Explainer-What can Australia’s labour tribunal do in Chevron’s dispute with LNG workers?

By Lewis Jackson and Renju Jose

SYDNEY (Reuters) – Chevron has asked Australia’s Fair Work Commission (FWC) to intervene in its dispute with workers on strike at two major liquefied natural gas facilities, banking on new laws that came into effect in June and which empower the industrial arbitrator to force parties into an agreement they themselves are unable to make.

The tribunal will hold its first, and so far only, hearing on Sept. 22.

Talks between Chevron and the workers’ unions broke down last week without a deal, and the industrial action is scheduled to escalate to two weeks of 24-hour stoppages on Thursday.

Here’s what we know so far.

CAN THE TRIBUNAL STOP THE STRIKES?

Yes. Chevron has asked the FWC for an “intractable bargaining declaration” which, if granted, would end strikes and allow the tribunal to hammer out an agreement, either by mandating both sides hold further talks or dictating the terms of the deal itself.

HOW COULD THE TRIBUNAL RULE?

The laws have never been used before, and experts say without a precedent, it is difficult to tell how the tribunal will rule.

A subsidiary of airline Virgin Australia was the first company to apply for a ruling in June, but the company and workers struck a last-minute deal before the hearing.

According to the FWC, to issue a ruling the tribunal must be satisfied that:

* The parties have previously had help from the FWC tomediate the dispute * There is no reasonable prospect of an agreement * It is reasonable in all circumstances to make thedeclaration “taking into account the views of all the bargainingrepresentatives”.

Steve Purvinas, Federal Secretary of the Australian Licensed Aircraft Engineers’ Association, who represented the union against Virgin in June, said how long Chevron and the unions had spent negotiating the issue would be an important factor.

Purvinas, who is also a lawyer, said in the Virgin dispute, four years of negotiations without a deal had worked against the union’s case.

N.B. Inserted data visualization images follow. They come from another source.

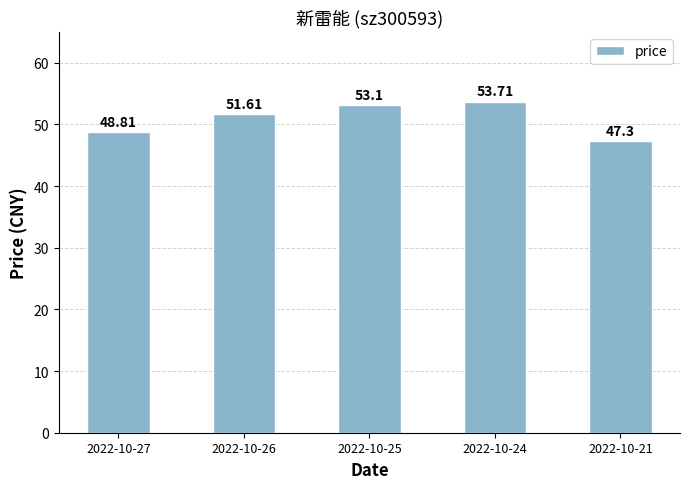

What is the maximum value shown in the chart?

53.7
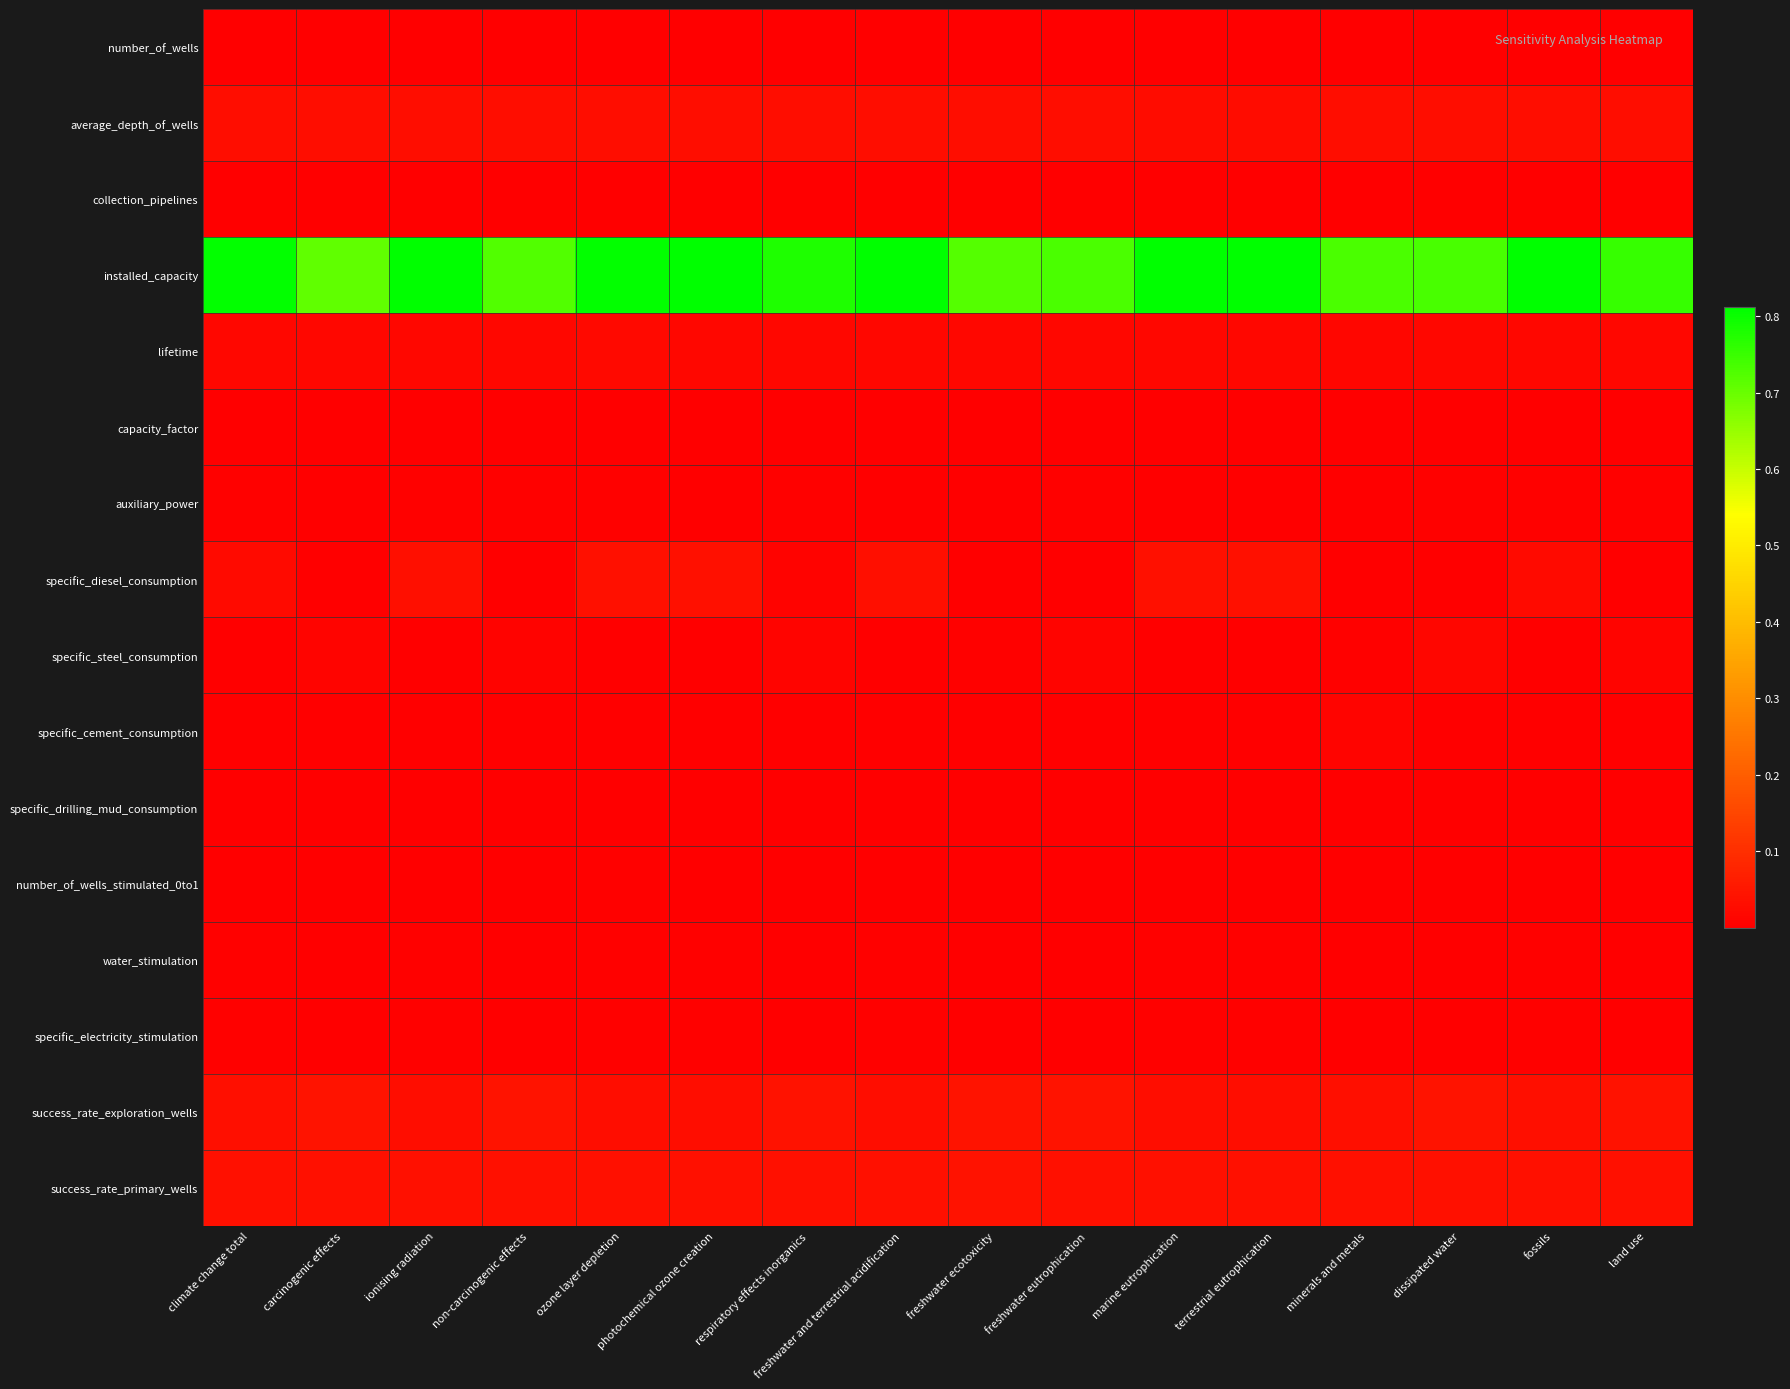

Reading left to right, extract all data points from this chart.

number_of_wells: climate change total=0.0	carcinogenic effects=0.0	ionising radiation=0.0	non-carcinogenic effects=0.0	ozone layer depletion=0.0	photochemical ozone creation=0.0	respiratory effects inorganics=0.0	freshwater and terrestrial acidification=0.0	freshwater ecotoxicity=0.0	freshwater eutrophication=0.0	marine eutrophication=0.0	terrestrial eutrophication=0.0	minerals and metals=0.0	dissipated water=0.0	fossils=0.0	land use=0.0
average_depth_of_wells: climate change total=0.0	carcinogenic effects=0.0	ionising radiation=0.0	non-carcinogenic effects=0.0	ozone layer depletion=0.0	photochemical ozone creation=0.0	respiratory effects inorganics=0.0	freshwater and terrestrial acidification=0.0	freshwater ecotoxicity=0.0	freshwater eutrophication=0.0	marine eutrophication=0.0	terrestrial eutrophication=0.0	minerals and metals=0.0	dissipated water=0.0	fossils=0.0	land use=0.0
collection_pipelines: climate change total=0.0	carcinogenic effects=0.0	ionising radiation=0.0	non-carcinogenic effects=0.0	ozone layer depletion=0.0	photochemical ozone creation=0.0	respiratory effects inorganics=0.0	freshwater and terrestrial acidification=0.0	freshwater ecotoxicity=0.0	freshwater eutrophication=0.0	marine eutrophication=0.0	terrestrial eutrophication=0.0	minerals and metals=0.0	dissipated water=0.0	fossils=0.0	land use=0.0
installed_capacity: climate change total=0.8	carcinogenic effects=0.7	ionising radiation=0.8	non-carcinogenic effects=0.7	ozone layer depletion=0.8	photochemical ozone creation=0.8	respiratory effects inorganics=0.8	freshwater and terrestrial acidification=0.8	freshwater ecotoxicity=0.7	freshwater eutrophication=0.7	marine eutrophication=0.8	terrestrial eutrophication=0.8	minerals and metals=0.7	dissipated water=0.7	fossils=0.8	land use=0.8
lifetime: climate change total=0.0	carcinogenic effects=0.0	ionising radiation=0.0	non-carcinogenic effects=0.0	ozone layer depletion=0.0	photochemical ozone creation=0.0	respiratory effects inorganics=0.0	freshwater and terrestrial acidification=0.0	freshwater ecotoxicity=0.0	freshwater eutrophication=0.0	marine eutrophication=0.0	terrestrial eutrophication=0.0	minerals and metals=0.0	dissipated water=0.0	fossils=0.0	land use=0.0
capacity_factor: climate change total=0.0	carcinogenic effects=0.0	ionising radiation=0.0	non-carcinogenic effects=0.0	ozone layer depletion=0.0	photochemical ozone creation=0.0	respiratory effects inorganics=0.0	freshwater and terrestrial acidification=0.0	freshwater ecotoxicity=0.0	freshwater eutrophication=0.0	marine eutrophication=0.0	terrestrial eutrophication=0.0	minerals and metals=0.0	dissipated water=0.0	fossils=0.0	land use=0.0
auxiliary_power: climate change total=0.0	carcinogenic effects=0.0	ionising radiation=0.0	non-carcinogenic effects=0.0	ozone layer depletion=0.0	photochemical ozone creation=0.0	respiratory effects inorganics=0.0	freshwater and terrestrial acidification=0.0	freshwater ecotoxicity=0.0	freshwater eutrophication=0.0	marine eutrophication=0.0	terrestrial eutrophication=0.0	minerals and metals=0.0	dissipated water=0.0	fossils=0.0	land use=0.0
specific_diesel_consumption: climate change total=0.0	carcinogenic effects=0.0	ionising radiation=0.0	non-carcinogenic effects=0.0	ozone layer depletion=0.0	photochemical ozone creation=0.0	respiratory effects inorganics=0.0	freshwater and terrestrial acidification=0.0	freshwater ecotoxicity=0.0	freshwater eutrophication=0.0	marine eutrophication=0.0	terrestrial eutrophication=0.0	minerals and metals=0.0	dissipated water=0.0	fossils=0.0	land use=0.0
specific_steel_consumption: climate change total=0.0	carcinogenic effects=0.0	ionising radiation=0.0	non-carcinogenic effects=0.0	ozone layer depletion=0.0	photochemical ozone creation=0.0	respiratory effects inorganics=0.0	freshwater and terrestrial acidification=0.0	freshwater ecotoxicity=0.0	freshwater eutrophication=0.0	marine eutrophication=0.0	terrestrial eutrophication=0.0	minerals and metals=0.0	dissipated water=0.0	fossils=0.0	land use=0.0
specific_cement_consumption: climate change total=0.0	carcinogenic effects=0.0	ionising radiation=0.0	non-carcinogenic effects=0.0	ozone layer depletion=0.0	photochemical ozone creation=0.0	respiratory effects inorganics=0.0	freshwater and terrestrial acidification=0.0	freshwater ecotoxicity=0.0	freshwater eutrophication=0.0	marine eutrophication=0.0	terrestrial eutrophication=0.0	minerals and metals=0.0	dissipated water=0.0	fossils=0.0	land use=0.0
specific_drilling_mud_consumption: climate change total=0.0	carcinogenic effects=0.0	ionising radiation=0.0	non-carcinogenic effects=0.0	ozone layer depletion=0.0	photochemical ozone creation=0.0	respiratory effects inorganics=0.0	freshwater and terrestrial acidification=0.0	freshwater ecotoxicity=0.0	freshwater eutrophication=0.0	marine eutrophication=0.0	terrestrial eutrophication=0.0	minerals and metals=0.0	dissipated water=0.0	fossils=0.0	land use=0.0
number_of_wells_stimulated_0to1: climate change total=0.0	carcinogenic effects=0.0	ionising radiation=0.0	non-carcinogenic effects=0.0	ozone layer depletion=0.0	photochemical ozone creation=0.0	respiratory effects inorganics=0.0	freshwater and terrestrial acidification=0.0	freshwater ecotoxicity=0.0	freshwater eutrophication=0.0	marine eutrophication=0.0	terrestrial eutrophication=0.0	minerals and metals=0.0	dissipated water=0.0	fossils=0.0	land use=0.0
water_stimulation: climate change total=0.0	carcinogenic effects=0.0	ionising radiation=0.0	non-carcinogenic effects=0.0	ozone layer depletion=0.0	photochemical ozone creation=0.0	respiratory effects inorganics=0.0	freshwater and terrestrial acidification=0.0	freshwater ecotoxicity=0.0	freshwater eutrophication=0.0	marine eutrophication=0.0	terrestrial eutrophication=0.0	minerals and metals=0.0	dissipated water=0.0	fossils=0.0	land use=0.0
specific_electricity_stimulation: climate change total=0.0	carcinogenic effects=0.0	ionising radiation=0.0	non-carcinogenic effects=0.0	ozone layer depletion=0.0	photochemical ozone creation=0.0	respiratory effects inorganics=0.0	freshwater and terrestrial acidification=0.0	freshwater ecotoxicity=0.0	freshwater eutrophication=0.0	marine eutrophication=0.0	terrestrial eutrophication=0.0	minerals and metals=0.0	dissipated water=0.0	fossils=0.0	land use=0.0
success_rate_exploration_wells: climate change total=0.0	carcinogenic effects=0.0	ionising radiation=0.0	non-carcinogenic effects=0.0	ozone layer depletion=0.0	photochemical ozone creation=0.0	respiratory effects inorganics=0.0	freshwater and terrestrial acidification=0.0	freshwater ecotoxicity=0.0	freshwater eutrophication=0.0	marine eutrophication=0.0	terrestrial eutrophication=0.0	minerals and metals=0.0	dissipated water=0.0	fossils=0.0	land use=0.0
success_rate_primary_wells: climate change total=0.0	carcinogenic effects=0.0	ionising radiation=0.0	non-carcinogenic effects=0.0	ozone layer depletion=0.0	photochemical ozone creation=0.0	respiratory effects inorganics=0.0	freshwater and terrestrial acidification=0.0	freshwater ecotoxicity=0.0	freshwater eutrophication=0.0	marine eutrophication=0.0	terrestrial eutrophication=0.0	minerals and metals=0.0	dissipated water=0.0	fossils=0.0	land use=0.0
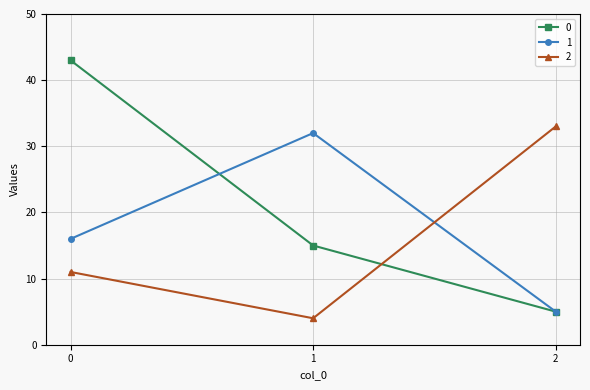

Which category has the lowest value in the 0 series?

2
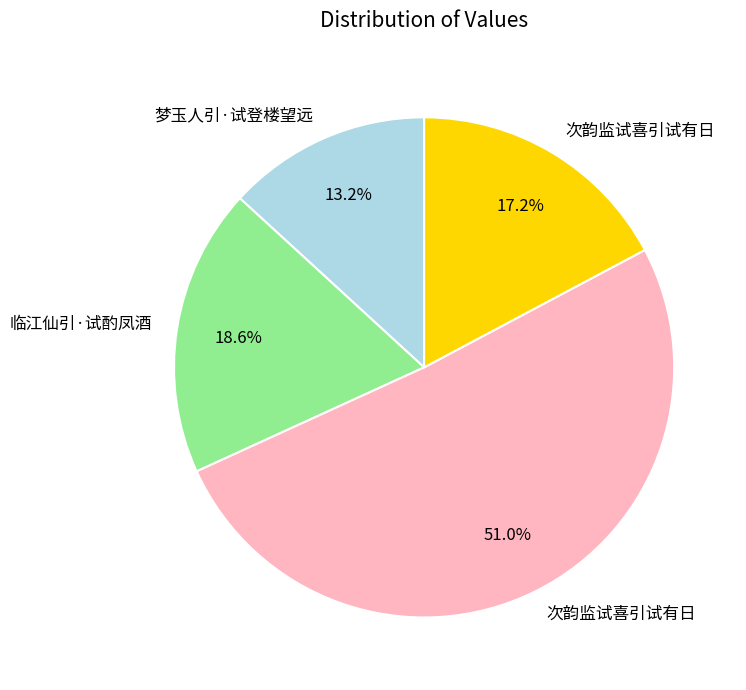

Does any single category account for the majority?

Yes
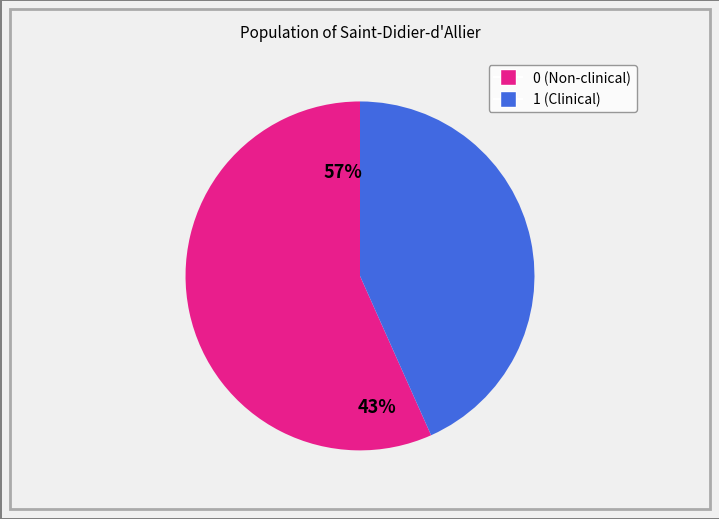

Does 27 account for over 50% of the chart?

No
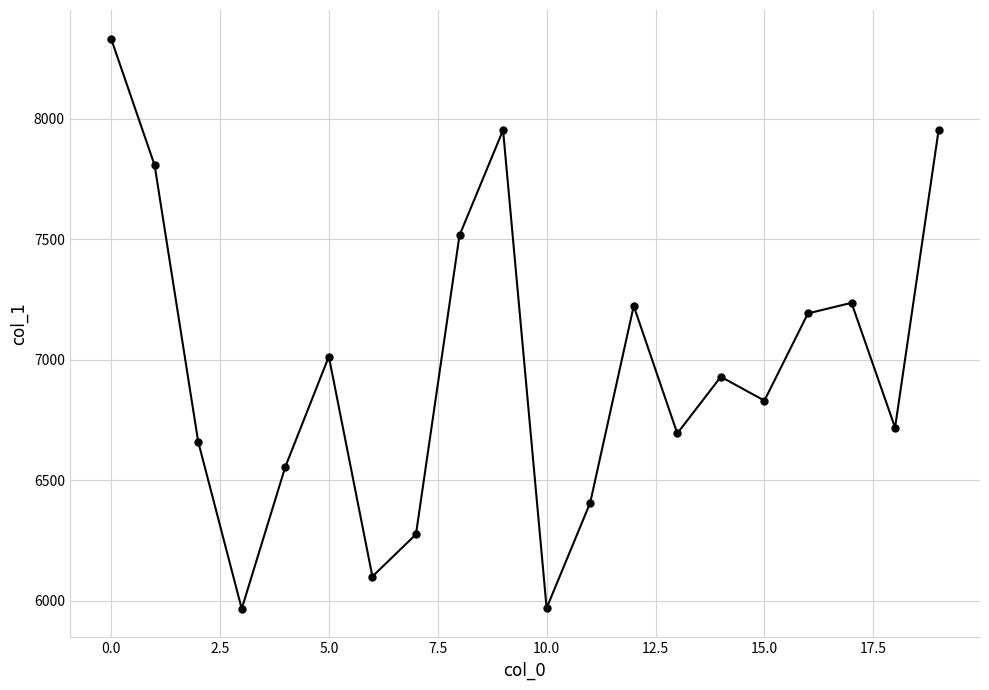

What is the value of the 9th point from the left?

7516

Chevron would have to demonstrate a sustained attempt to negotiate with unions for the tribunal to rule in its favour, he added.

“These laws were not designed so companies can just refuse to negotiate and turn around and say we can’t make any headway because of their own action of not negotiating,” Purvinas said.

The Offshore Alliance, a coalition of two unions, has previously struck agreements with Inpex, Shell and Woodside at their LNG facilities in Western Australia. Negotiations at Inpex and Shell took just over two years, with 76 days of strikes at Shell.

Shae McCrystal, a professor of labour law at the University of Sydney, said the strikes would not necessarily be seen as evidence of intractability.

Strikes could actually demonstrate workers were so committed to bargaining that they were willing to stop work and forgo wages, she added.

“Strike action is a legitimate form of action, workers have the right to do this,” she said.

HOW LONG WILL THE HEARING TAKE?

The tribunal will meet on Sept 22, the only scheduled hearing date, raising the possibility that the matter could be resolved quickly.

A union official who declined to be named as he was not authorised to speak with media said the workers expect a decision in “days not weeks.”

McCrystal also said it was reasonable to think the tribunal could make a declaration on the same day because it tends to “try and determine matters as soon as possible”.

However, because the ruling will be the first of its kind, the commission might not want to make a hasty decision.

CAN ANYONE APPEAL?

Any party involved can contest a FWC ruling and seek judicial review, Charles Power, partner at law firm Holding Redlich said, although a court would not again hear the facts of the case.

Strikes would remain illegal through the appeal process, said Purvinas. One exception would be if the unions sought interim orders from the federal court to allow them to strike, however that is unlikely to succeed, he added.